_What you need to do_
Retype each line of the items below character for character, keeping the original order and line breaks.

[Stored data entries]
--------------------

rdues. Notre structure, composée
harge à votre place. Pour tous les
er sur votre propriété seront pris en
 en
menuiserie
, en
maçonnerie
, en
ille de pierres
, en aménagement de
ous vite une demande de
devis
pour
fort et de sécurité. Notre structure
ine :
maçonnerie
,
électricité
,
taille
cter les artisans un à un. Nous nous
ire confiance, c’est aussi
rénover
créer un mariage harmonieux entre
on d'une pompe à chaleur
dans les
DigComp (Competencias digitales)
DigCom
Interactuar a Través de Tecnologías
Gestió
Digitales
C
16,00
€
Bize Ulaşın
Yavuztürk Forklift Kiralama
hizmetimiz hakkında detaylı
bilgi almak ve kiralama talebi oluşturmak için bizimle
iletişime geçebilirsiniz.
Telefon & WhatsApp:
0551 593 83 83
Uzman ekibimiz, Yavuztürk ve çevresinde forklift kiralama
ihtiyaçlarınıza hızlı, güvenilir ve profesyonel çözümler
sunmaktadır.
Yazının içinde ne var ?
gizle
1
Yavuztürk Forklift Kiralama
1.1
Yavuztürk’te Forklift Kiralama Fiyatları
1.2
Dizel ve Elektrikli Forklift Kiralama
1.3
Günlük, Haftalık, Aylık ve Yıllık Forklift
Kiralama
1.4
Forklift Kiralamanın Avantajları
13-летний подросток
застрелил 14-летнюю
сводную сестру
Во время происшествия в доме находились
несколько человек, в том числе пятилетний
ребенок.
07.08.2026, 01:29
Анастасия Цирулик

--------------------

_Response area_
rdues. Notre structure, composée
harge à votre place. Pour tous les
er sur votre propriété seront pris en
 en
menuiserie
, en
maçonnerie
, en
ille de pierres
, en aménagement de
ous vite une demande de
devis
pour
fort et de sécurité. Notre structure
ine :
maçonnerie
,
électricité
,
taille
cter les artisans un à un. Nous nous
ire confiance, c’est aussi
rénover
créer un mariage harmonieux entre
on d'une pompe à chaleur
dans les
DigComp (Competencias digitales)
DigCom
Interactuar a Través de Tecnologías
Gestió
Digitales
C
16,00
€
Bize Ulaşın
Yavuztürk Forklift Kiralama
hizmetimiz hakkında detaylı
bilgi almak ve kiralama talebi oluşturmak için bizimle
iletişime geçebilirsiniz.
Telefon & WhatsApp:
0551 593 83 83
Uzman ekibimiz, Yavuztürk ve çevresinde forklift kiralama
ihtiyaçlarınıza hızlı, güvenilir ve profesyonel çözümler
sunmaktadır.
Yazının içinde ne var ?
gizle
1
Yavuztürk Forklift Kiralama
1.1
Yavuztürk’te Forklift Kiralama Fiyatları
1.2
Dizel ve Elektrikli Forklift Kiralama
1.3
Günlük, Haftalık, Aylık ve Yıllık Forklift
Kiralama
1.4
Forklift Kiralamanın Avantajları
13-летний подросток
застрелил 14-летнюю
сводную сестру
Во время происшествия в доме находились
несколько человек, в том числе пятилетний
ребенок.
07.08.2026, 01:29
Анастасия Цирулик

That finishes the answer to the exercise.